Budget 2019: As Finance Minister Nirmala Sitharaman is all set to present her maiden Union Budget for financial year 2019-2020 on July 5, expectations are high - not just from business industries but also among common citizens of the country. While it is the middle-income group with high expectations from Modi government 2.0 to lower the tax slabs, tax experts want the Finance Ministry to increase the overall tax exemption threshold or come up with some tax breakup slabs to reduce the strain on their household expenditure. Despite the Modi 1.0 government announced some major relief in tax slabs in the Interim Budget presented by the then Finance Minister Piyush Goyal on February 1, 2019, citizen expect some more sops largely on the income tax front.
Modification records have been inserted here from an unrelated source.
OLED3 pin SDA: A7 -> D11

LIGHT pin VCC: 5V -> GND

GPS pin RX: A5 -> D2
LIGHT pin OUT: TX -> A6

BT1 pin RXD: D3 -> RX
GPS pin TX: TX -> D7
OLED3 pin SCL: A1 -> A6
Several industry experts believe that the focus of the government would be on boosting the economy which has seen a stiff decline in the past one year with announcement of some elemental tax sops for the middle class reeling under the pressure of expensive cost of living. Here's are few expected income tax changes that could be incorporated in the Union Budget 2019 by FM Sitharaman and her team:

Income Tax exemption limit:

Since the Modi 1.0 government has already given full tax rebate of up to Rs 5 lakh under Section 87A in the interim budget, it is unlikely that there will any other alteration in the exemption. However, citizen and industry bodies expect the government to hike the tax exemption threashold from the current Rs 2.5 lakh to at least Rs 3 lakh. Having said that, government might also opt to keep the tax exemption threshold unchanged keeping in mind the declining economic growth of the country.

Though increase in the tax exemption, if announced, will lead to a reduction in current tax base as more people will be exempted from paying income tax. With the government making it clear that it will focus on increasing country's tax base, such an announcement is highly unlikely.
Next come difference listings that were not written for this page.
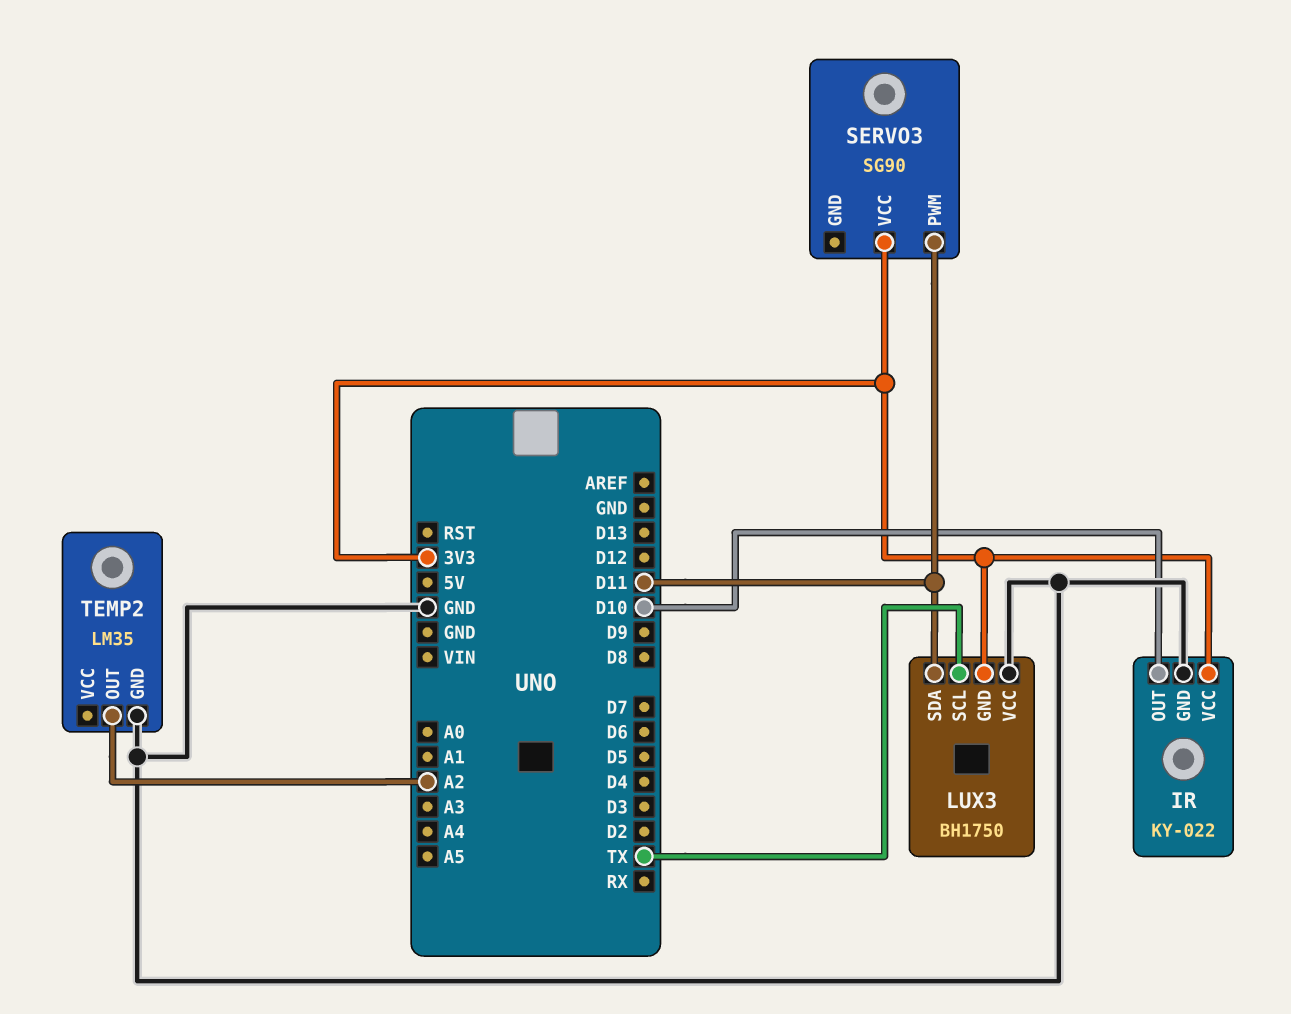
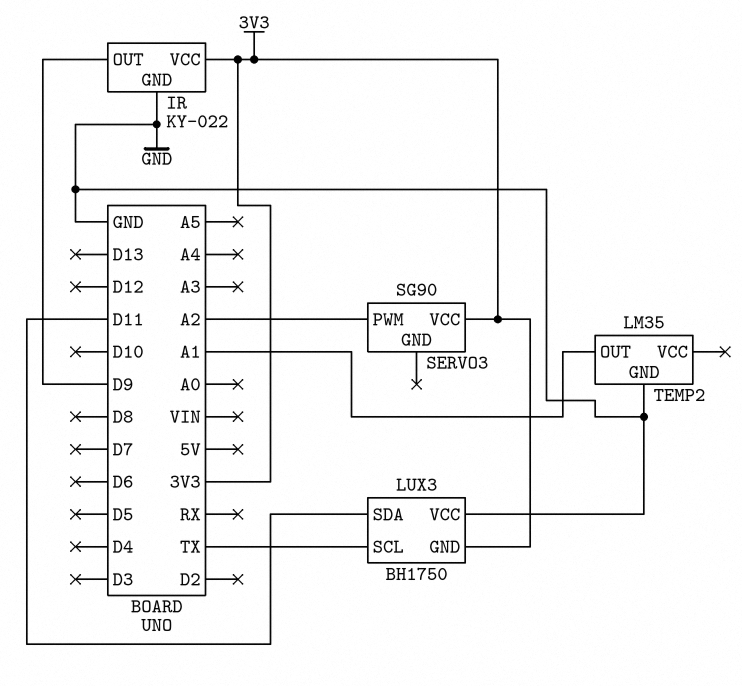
IR pin OUT: D10 -> D9
SERVO3 pin PWM: D11 -> A2
TEMP2 pin OUT: A2 -> A1

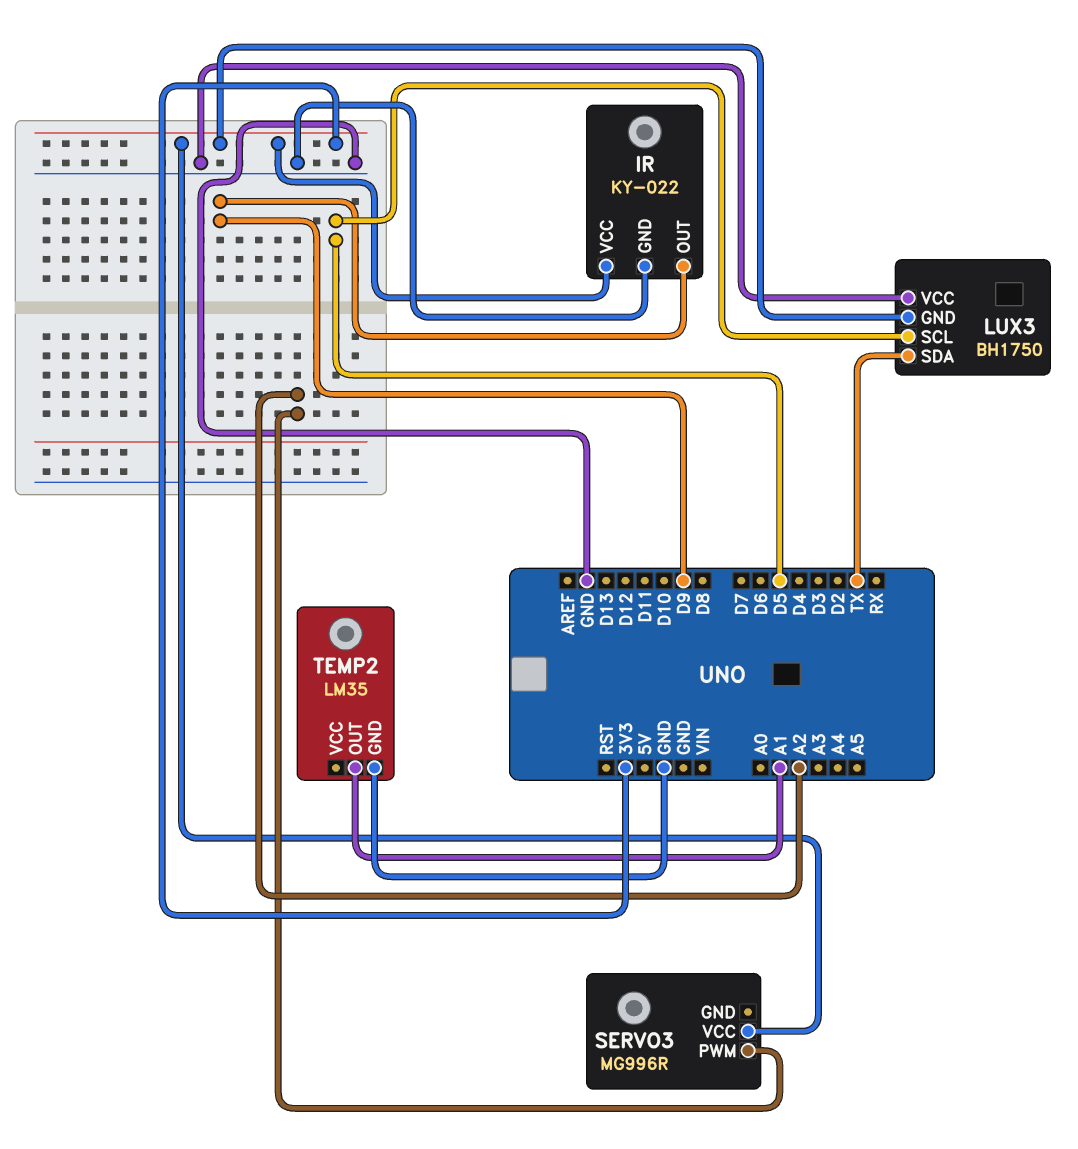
LUX3 pin SCL: TX -> D5
LUX3 pin SDA: D11 -> TX
SERVO3: SG90 -> MG996R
Increase in tax deduction limit under section 80C for certain payments/investments:

The current deduction limit of Rs 1.5 lakh under section 80C for certain investments/payment has not changed in the last 5 years. Finance Ministry might consider increasing this limit to at least Rs 2 lakh, keeping in mind the increase in the cost of living and the need to boost savings.

The increase in tax deduction limit will allow people save more tax on investments made under Section 80 C of the Income Tax Act. Such investments include: Public Provident Fund (PPF),  Employees' Provident Fund (EPF), National Savings Certificate (NSC), Fixed Deposits and National Pension Scheme (NPS).

Deduction for payment of interest on housing loan:

The government is giving signification focus on PM Narendra Modi's flagship housing scheme 'Housing for all' by 2022. Further, in order to give a boost to the ailing housing sector, the Finance Ministry might consider increasing the limit of deduction for payment of interest on housing loans from Rs 2 lakh to Rs 3 lakh. As per the current rule, people can claim a maximum deduction up to Rs 2 lakh under Section 24B of the Income Tax Act.

Reintroduction of investment in Tax Saving Infrastructure Bonds:

With an aim to provide world class infrastructure to its citizens, the government may consider re-introduction of the deduction for investment in infrastructure bonds up to Rs 50,000. The deduction for investment on such bonds was given to the extent of Rs 20,000 in FY 2010-11 and FY 2011-12. However, the same was subsequently withdrawn.

This could help the government raise capital through government entities for infrastructure projects. These bonds are called 'tax-free' as the interest earned on them is not taxable.